Responses to climate change and other environmental and social sustainability issues implicate two fundamental debates in corporate law. The first concerns the appropriate role and scope of regulation in shaping corporate purpose. The second, closely intertwined with the first, pertains to corporate convergence—namely, the extent to which corporate governance practices should or will align globally. Divergent approaches to sustainable finance regulation across jurisdictions highlight tensions between regulatory harmonization and persistent national differences. The broad, far-reaching, and sometimes controversial implications of sustainability issues for business can only be understood by addressing the corporate purpose and corporate convergence debates in relation to each other.
This presentation addresses a set of protagonists whose influence is under-appreciated in the context of these debates. A diverse array of financial market intermediaries provide financial advice, facilitate information flows, certify and verify investment products, and manage capital assets. By deciding what constitutes a sustainable financial asset—such as assessing whether a company’s sustainability performance meets relevant criteria—these actors, which this presentation refers to as ESG intermediaries, directly and indirectly affect the flow of capital between corporations and asset owners and therefore determine companies’ access to capital.

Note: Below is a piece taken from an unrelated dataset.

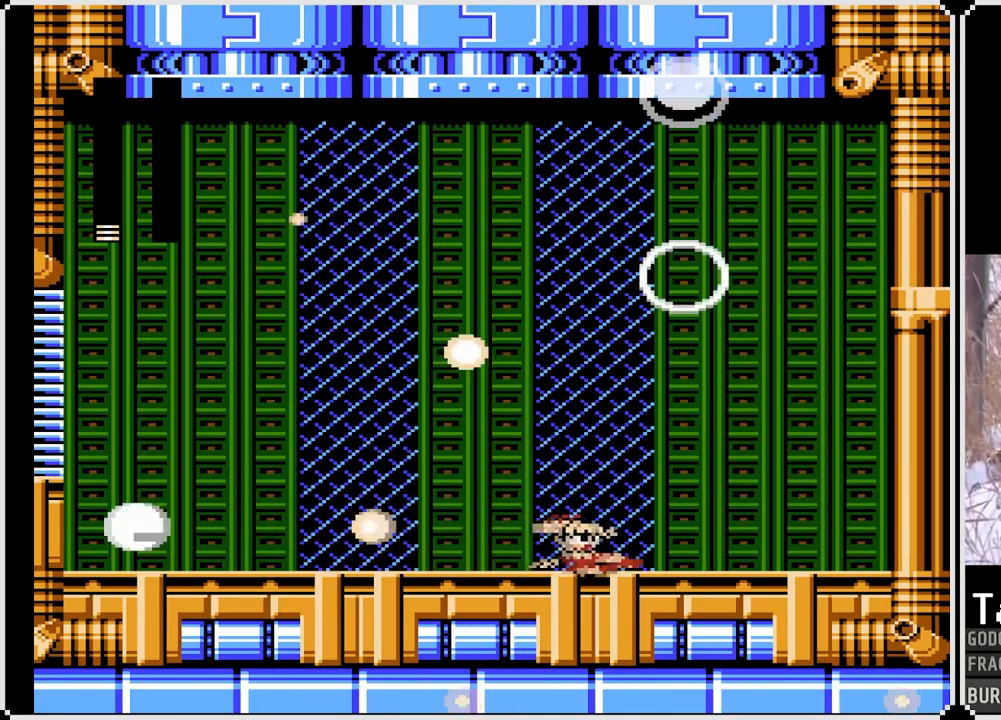
{"buttons": ["DPAD_DOWN", "DPAD_RIGHT"], "left_stick": "center", "right_stick": "center", "events": [[17, "DPAD_LEFT", "down"], [83, "DPAD_DOWN", "down"], [117, "CROSS", "down"], [450, "CROSS", "up"], [500, "DPAD_LEFT", "up"], [500, "DPAD_RIGHT", "down"]]}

This event examines the mechanisms through which ESG intermediaries influence corporate sustainability. Park and Weber argue that regulation of ESG intermediaries can strategically leverage the role of these intermediaries, thereby demonstrating how and why corporate sustainability is operationalized at the firm level. Furthermore, adopting a transnational perspective, they explore whether regulation of ESG intermediaries acts as a catalyst of corporate sustainability convergence or, conversely, whether its absence reinforces further divergence in corporate governance practices globally.